Making a smartphone that stands out in a crowded market is a tricky business, even for established players like Sony.
The company’s Xperia brand entered its 10th year in 2018, most recently adding the XZ3 handset to the line-up. Sony has resisted the popular notch trend in its newest flagship, opting for evolution rather than revolution – but has it done well to take the modest approach?
Design and display
You could easily mistake the last Xperia, the XZ2, with the XZ3 as the design is near identical, except the edges are more curved, like the latest Samsung Galaxy S handsets.
This certainly gives it an elegant look and is comfortable enough to hold and use with one hand – something hard to come by with many of the big smartphones that have become customary today.
However, the elegance is let down by the smear-prone glass body material, which stands out all the more on the black handset.
At 9.9mm, the XZ3 is slightly slimmer than the XZ2’s 11.1mm, as well as weighing 5g less, now at 193g, but this doesn’t go far enough to remove the handset’s bulkiness.
The back remains largely identical to its predecessor too, including the awkward positioning of the fingerprint sensor right at centre.

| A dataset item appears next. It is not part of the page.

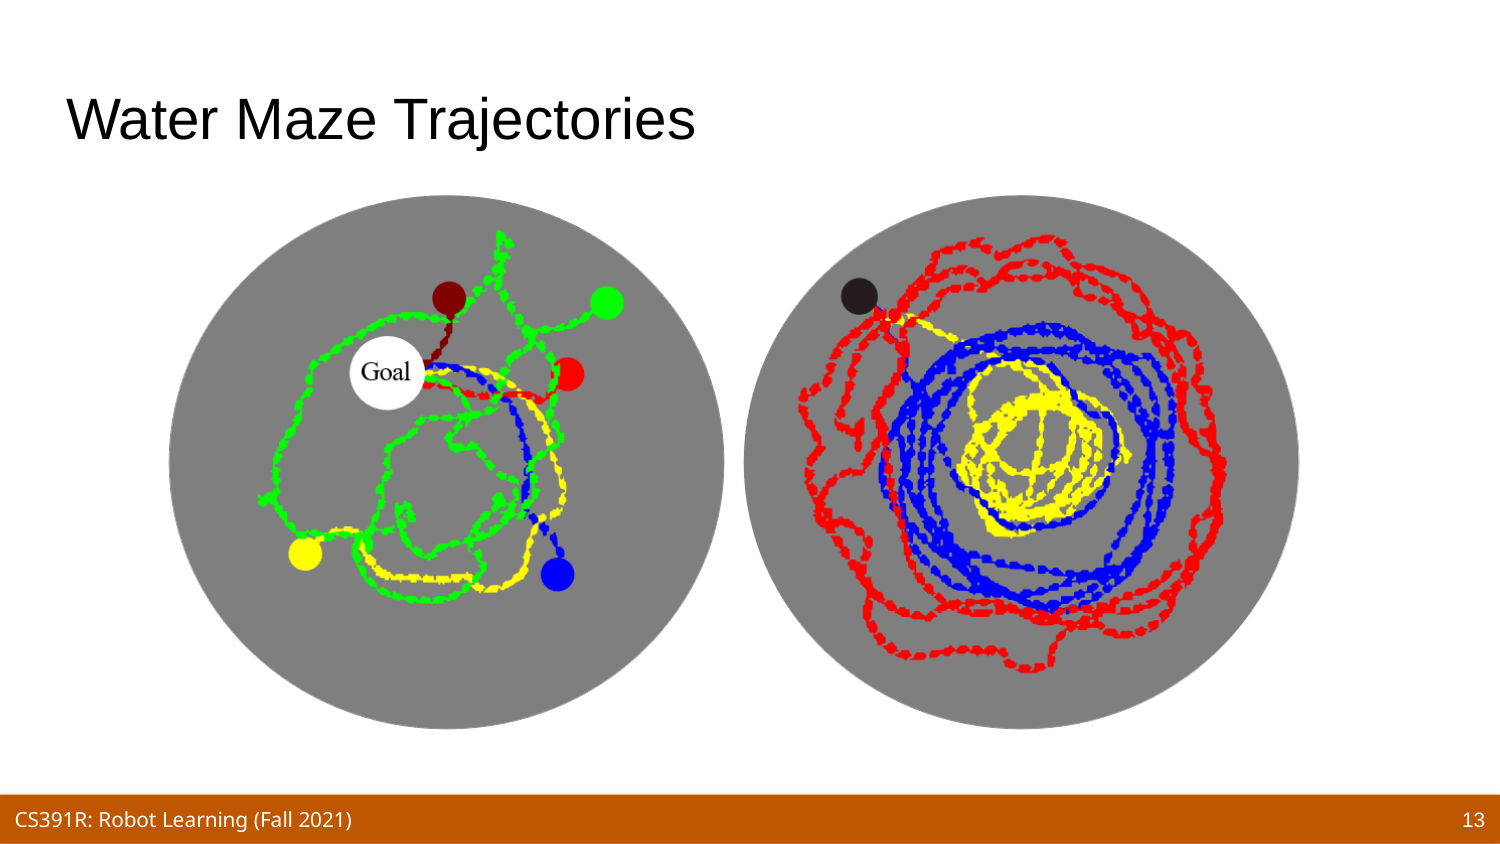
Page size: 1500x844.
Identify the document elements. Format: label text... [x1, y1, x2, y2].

Sony’s saving grace and standout feature by a mile is its stunning OLED display, utilising its strengths as a TV-maker with the Bravia range. The 6in 2160×1080 display offers compelling colour and one of the deepest blacks you will find on a smartphone, making it ideal for watching movies or videos on the go.
Much of the XZ3’s hardware is the same as before, with an identical Qualcomm Snapdragon 845 chip-set and 4GB of RAM to handle the speed of the phone.
Despite the reasonable spec sheet, the handset doesn’t run as smoothly as you might hope, especially if you have multiple apps running in the background.
Side Sense, a feature that allows you to tap one the side to bring up your most used apps and shortcuts, is a nice addition but marred by accidental touches – just as well you can turn it off.
Sony also misses an opportunity to upgrade its rear camera, sticking with a 19-megapixel snapper. Though the photos still look decent but they don’t beat other Android devices, such as Google’s Pixel handsets and the OnePlus 6T.
Strangely, Sony did decide to focus on the front-facing camera, bumping it up to 13-megapixels, so you can definitely notice the difference in your selfies at least.
Sony does well to maintain a starting price of £699 – bucking the tendency to increase each time like other handset makers – but sadly the XZ3 carries on matching its predecessor instead of aiming to better it.
If you’re looking for something with a beautiful display to watch movies, you’re looking in the right place, as the display is easily the only new and worthwhile part of the XZ3.
The form of the phone is great to hold in one hand, but again, let down by the bulky weight.
It may be time for Sony to go down the path of revolution, rather than sticking to the safety of evolution.